5 lessons in sales from working in a busy NYC restaurant
NYC has always fascinated me, be it the bright lights, the fast pace, the style, the people – it’s the enterprising metropolis of the world. When I graduated from University with a BComm International degree, I decided to take advantage of the J1 visa and spend a couple of months getting to grips with all this vibrant city had to offer. What lay ahead? One busy summer and the greatest lesson in sales I could ever hope to receive.
LESSON 1 – ‘’You’re running for mayor; you’re kissing babies’’ – Relationship building
It’s the cardinal rule of sales – to know your customer is to know your product. In order to successfully grow your business, a company must have a definite understanding of the needs and behaviours of its target market. From my very first day in the restaurant, I was wholly encouraged to engage with each customer.
By getting to know their background, tastes and preferences I could very quickly tailor my sales approach to ensure both parties benefited from the exchange.
Despite being located in the epicentre of the financial district, it quickly became apparent that our clientele were inherently diverse. While initial predictions would have suggested that our primary market would be the Wall St. types – businessmen, mid 30’s, looking to try out the latest addition to the social scene; on opening it was immediately evident that the varied menu offerings, vast craft beer and spirits list was to attract all numbers of customers, from tourists to local residents.
The challenge was simple – engage with each and every customer, get to know their individual preferences so all tastes could be catered for profitably.
LESSON 2 – ‘’Are you hustling?’’ – How to hustle
If there’s one thing I’ve learnt from a summer spent as a server in NYC, it’s how to hustle. Hustling, while may be easily misconstrued as some sort of R&B dance move is actually a formidable lesson in sales in action.
To hustle is to prioritise; learning how to juggle your customers to ensure all needs are met.
Essentially, it’s about being informed and savvy, knowing your prospects, leads and most importantly who your most profitable clients are. In the fast paced industry of restaurant sales, knowing how to hustle was an invaluable tool. From mid-afternoon to late night, each working day our house was full to capacity. Being able to multitask is key especially in a busy sales environment. With a small team of servers and well-over 500 expectant patrons, if we didn’t work together and know how and whom to prioritise then we simply didn’t get paid. Knowing how to get things done in a timely, efficient and profitable manner is the key to business success.

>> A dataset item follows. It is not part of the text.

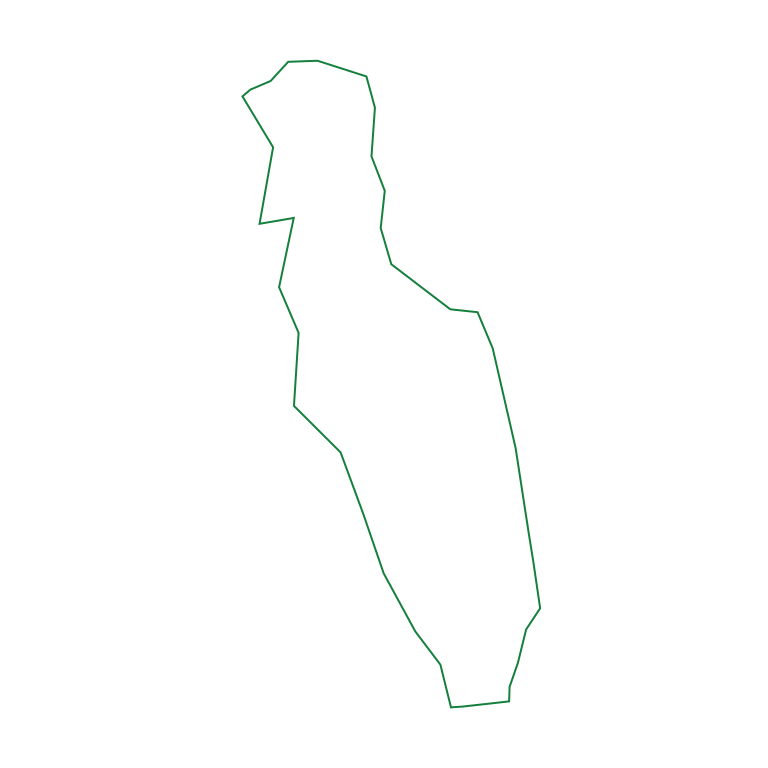 outline of Kourdaka, Paphos, Cyprus, rotated 193°
{"feature_id": "46923920B66181635672664", "entity_name": "Kourdaka", "entity_type": "district", "adm_level": 2, "iso_a3": "CYP", "parent_name": "Cyprus", "parent_adm1": "Paphos", "projection": "albers", "projection_center": [32.537, 34.86], "detail": "fine", "context": "isolated", "style": "outline", "palette": "green", "viewbox_px": 768, "rotation_deg": 193, "n_neighbors": 0, "source": "geoboundaries", "source_scale": "gbopen_adm2", "svg_char_len": 619}
<svg xmlns="http://www.w3.org/2000/svg" viewBox="0 0 768 768"><g transform="rotate(193 384 384)"><path d="M190.7,102.9L193.5,117.2L190.8,142.3L190.3,176.8L181.4,200.6L198.4,244.1L209.5,271.4L241.4,351.3L286.1,443.2L309.0,475.0L336.2,471.7L403.8,502.3L422.3,535.2L426.7,572.4L447.4,603.0L455.0,651.2L470.3,679.7L521.5,684.0L549.8,676.4L556.6,664.4L562.6,653.8L580.4,640.8L586.6,632.4L545.3,589.7L541.3,512.1L509.3,525.5L508.0,454.7L478.7,414.6L466.8,342.4L410.9,307.6L375.0,252.8L341.7,199.4L297.8,149.9L265.9,123.2L246.0,84.0L234.8,87.4L207.4,97.0L190.7,102.9Z" fill="none" stroke="#15803d" stroke-width="2"/></g></svg>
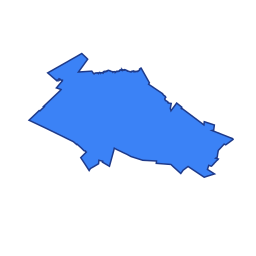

LESSON 3 – ‘’Be Informed, if you’re not informed, get informed’’ – Knowledge is power
Knowledge is everything in sales. Before the doors are even opened, a successful entrepreneur knows who is going to walk through it. What their tastes and preferences are, their age, occupation and what they ate for lunch last Tuesday.
Knowing the market and your competitors within it is essential to tracking sales growth.
Once you have this knowledge, you can use it to persuade potential and existing customers that buying from you is in their best interests.
With an ever rotating food menu, over forty craft beers on draft, and the largest bourbon selection in downtown Manhattan, knowledge was everything in the Malt House. Our customers looked to us for recommendations, product information and all round education, they wanted to be sold to. As the server you were practically invited to join the diner party as the resident host, and if you couldn’t perform to the audience then you would not be successful in making the sale.
LESSON 4 – ‘’If you don’t know, then you don’t know sugar’’ – Confidence is key
While it’s impossible to be an expert in all fields, as long as your customer has confidence in your knowledge, you’re already halfway there – the rest is just sugar coating.
When you are confident in your product knowledge and approach the selling comes naturally.
It creates a monopoly effect, when you have confidence in yourself, your clients will have confidence in you and this in turn will result in profitable exchanges.
With a penchant for all things sales and marketing, I was quickly promoted to head tour guide of our brand new fidi (that’s Financial District to you and me) establishment. I was confident in our product and my knowledge of it and this was plain to see when it came to debuting to customers. Of course, a little exaggeration can help the sales process, so our newly installed skylight became an original bespoke piece dating back to the building’s construction in the 19th century, and the American flags that draped over the exposed red brick walls were original pieces from the Revolution. And so, very quickly, the newest addition to the Wall St. bar scene became steeped in culture and history, a must see for all the locals and the ideal location for the next staff party.
LESSON 5 – Be yourself (Because no good blog post is complete without this old platitude) – Engaging at a personal level
Customers warm to honesty, approachability and straight talking. You can use all the sales techniques you wish but nothing is comparable to a no-frills, open dialogue.
Engaging at a personal level is fundamental to growing a successful business relationship.
It’s that one connection, coincidence or happening that will ensure the customer remembers you. In my case, it was that I hailed from Galway in the West of Ireland, the very same place my diners’ ancestors emigrated from many moons ago, sure we were practically cousins, why wouldn’t they come back to see me?
Sales success is rooted in the approach and knowledge of the sales person delivering it. Knowing the market, your competitors and your customer’s preferences is essential to a competent sales performance. While the enterprising mecca of New York City might be worlds away from that of Galway, the principles of sales success remain the same.